Your preprocessing pipeline can be customized for each organism. Currently, we use nextclade run in our preprocessing pipeline and we suggest it as a fast option to do basic checks on your input sequences. Given a nextclade dataset (in its simplest form a reference sequence and a gene_annotation file) nextclade tries to align new sequences to the reference and will discard sequences that cannot be aligned. It will also compute mutations, insertions and deletions for the nucleotide sequence as well as for the corresponding genes. If you would like to use our preprocessing set-up you can add a nextclade dataset to your values.yaml as follows:

preprocessing:
- version: 1
image: ghcr.io/loculus-project/preprocessing-nextclade
args:
- 'prepro'
configFile:
log_level: DEBUG
nextclade_dataset_name: nextstrain/ebola/zaire
genes: [NP, VP35, VP40, GP, sGP, ssGP, VP30, VP24, L]
batch_size: 100

Additionally, the tableColumns section defines which metadata fields are shown as columns in the search results.

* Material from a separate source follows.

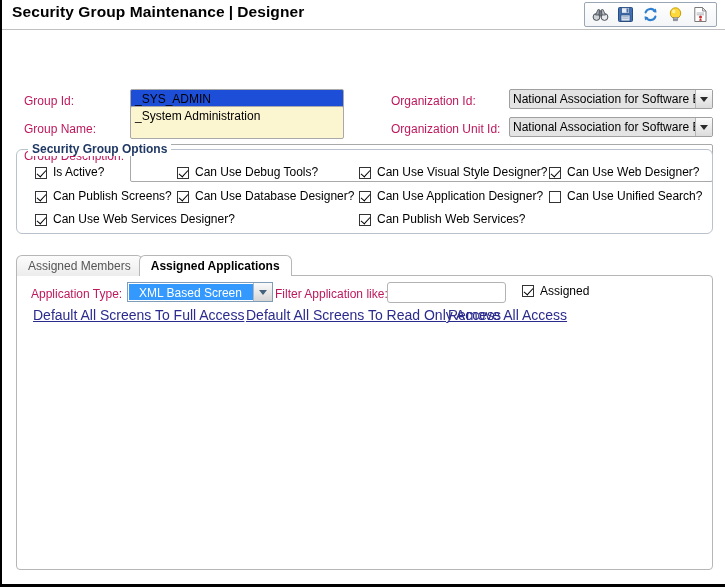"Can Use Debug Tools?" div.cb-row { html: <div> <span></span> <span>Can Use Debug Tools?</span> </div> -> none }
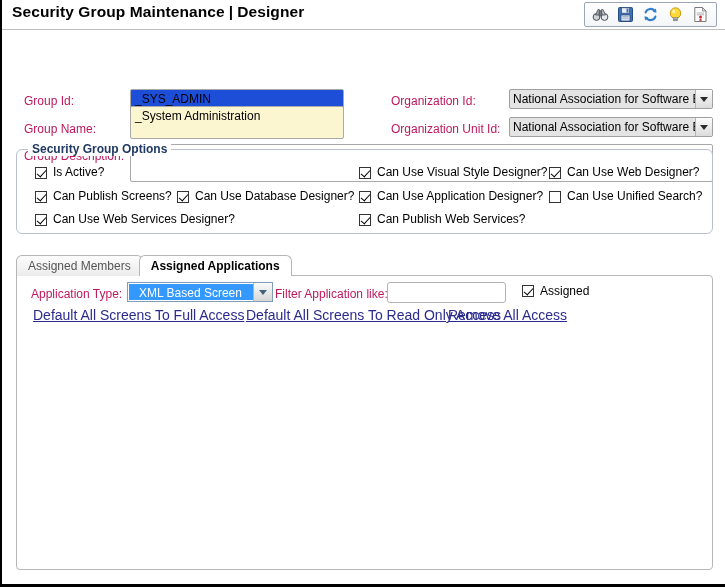"Can Publish Screens?" div.cb-row { html: <div> <span></span> <span>Can Publish Screens?</span> </div> -> none }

You can add multiple organisms under the organisms section, each with its own unique configuration.

Multi-segmented pathogens

In Loculus, sequence data from multi-segmented viruses is stored in accessioned sequence entries which group together the segments from a particular sample or isolate. Multi-segmented organisms should be annotated with a list with the names of the segments supplied as nucleotideSequences. For CCHFV this looks like:

organisms:
cchf:
schema:
organismName: 'Crimean-Congo Hemorrhagic Fever Virus'
nucleotideSequences: [L, M, S]
metadata:
- name: length
type: int
header: 'Length'
perSegment: true

Additionally, if you are using the preprocessing or ingest pipelines, nucleotideSequences must also be defined in those sections of the config.

Metadata fields can be isolate- or segment-specific. By default we assume metadata fields are isolate-specific (i.e. are shared across all segments), therefore segment-specific fields must be marked as perSegment in the config file. Marking a field as perSegment will result in that field existing for each segment. In the example above, instead of there being one metadata field called length there will now be three fields called length_L, length_M and length_S.

Loculus expects multi-segmented pathogen sequences to be submitted in a specific format. Fasta files should have a separate entry/record for each segment, with a Fasta header of >[submissionID]_[segmentName], e.g. >sample123_L for the L segment of the sample with the submissionID sample123. Metadata is uploaded for an entire sequence entry, rather than per segment, i.e. there will be only one row for each submissionID.

Secrets

Our secrets configuration supports three types of secrets.

raw

This is the simplest type of secret, it is just a key value pair.

secrets:
database:
type: raw
data:
url: 'jdbc:postgresql://loculus-database-service/loculus'
username: 'postgres'
password: 'password'

sealedsecret

This is a sealed secret, it is encrypted and can only be decrypted by the cluster.

secrets:
database:
type: sealedsecret
clusterWide: 'false' # If true the secret can be decrypted in any namespace, but must have been created with this setting enabled
encryptedData:
url: '[Encrypted Data]'
username: '[Encrypted Data]'
password: '[Encrypted Data]'

autogen

This is a secret that is automatically generated by the helm chart.

secrets:
secretKey:
type: autogen
data:
myKey: ''

Ready to Deploy?

Once you have the prerequisites in place and have configured the values.yaml file according to your requirements, you’re ready to deploy Loculus using the provided Helm chart.

Run helm install loculus kubernetes/loculus -f kubernetes/loculus/values.yaml

You can use helm status loculus to see how the deployment has gone.